::: Text :::

Die neuen Routen wären dann nur für die Anwohner anzuwenden, die durch die neuen Flugrouten erstmalig oder stärker betroffen sind. „Mit dieser ausschließlichen Anwendung abknickender Flugrouten wird der Schallschutz mit bis zu sieben Dezibel zu gering dimensioniert und damit erheblich an Kosten gespart, zulasten der Gesundheit und Lebensqualität der Anwohner“, so die Kritik der Vereine.
Experten raten zu Widerspruch
Absurd werde es, wenn infolge der Anwendung neuer Flugrouten bereits zugesagte Schallschutzfenster für Schlafzimmer verweigert würden. Ganze Siedlungen und Straßenzüge in Blankenfelde, Bohnsdorf und Eichwalde seien von den Veränderungen betroffen. Sie würden einem niedrigeren Pegelbereich zugeordnet und hätten damit weniger Anspruch auf baulichem Schallschutz in der Nacht.
VDGN und BVBB empfehlen, die verschickten Unterlagen zu prüfen und sich Rat einzuholen. „Auf keinen Fall sollten Verzichtserklärungen unterschrieben werden.“ Dorn rät ebenso zu schriftlichem Widerspruch bei FBB, Ministerium für Infrastruktur und Landwirtschaft sowie der gemeinsamen Oberen Luftfahrtbehörde. Beratungen bieten auch die Landkreise der Region an.

::: Rohdaten :::

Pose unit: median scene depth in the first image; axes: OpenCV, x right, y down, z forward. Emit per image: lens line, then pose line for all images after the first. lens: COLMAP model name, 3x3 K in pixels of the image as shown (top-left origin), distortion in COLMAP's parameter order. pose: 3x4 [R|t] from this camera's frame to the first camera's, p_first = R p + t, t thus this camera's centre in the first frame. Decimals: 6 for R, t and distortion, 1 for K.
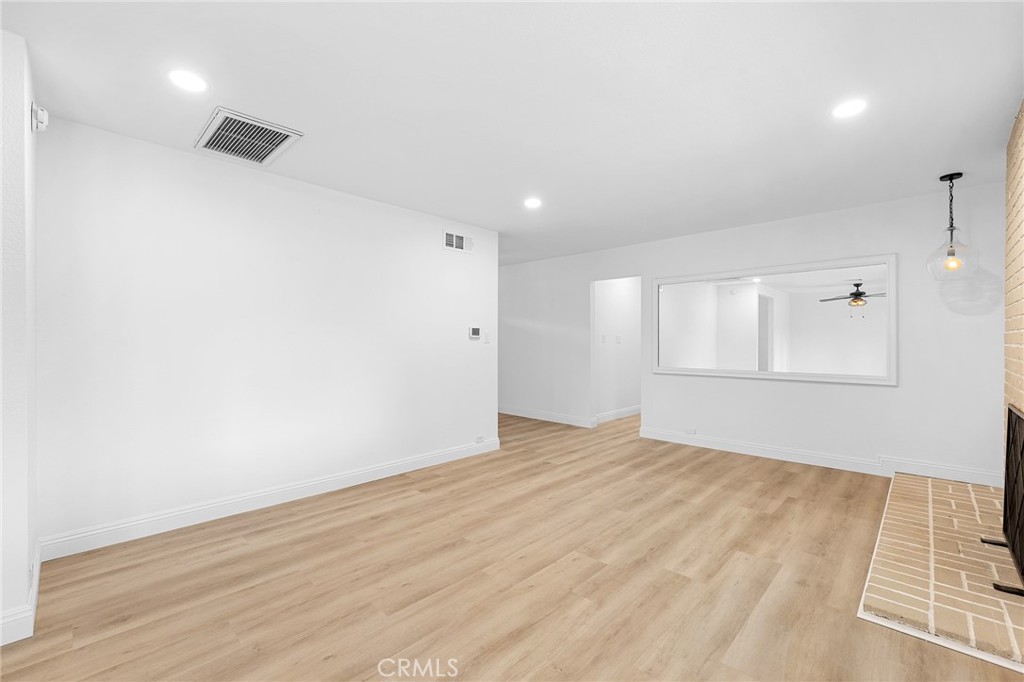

:::

### Ihre Aufgabe
Schreiben Sie aus dem Text zum Schallschutz die Passage von „VDGN und BVBB“ bis „der Region an.“ wortgetreu ab.

### Antwortbereich
VDGN und BVBB empfehlen, die verschickten Unterlagen zu prüfen und sich Rat einzuholen. „Auf keinen Fall sollten Verzichtserklärungen unterschrieben werden.“ Dorn rät ebenso zu schriftlichem Widerspruch bei FBB, Ministerium für Infrastruktur und Landwirtschaft sowie der gemeinsamen Oberen Luftfahrtbehörde. Beratungen bieten auch die Landkreise der Region an.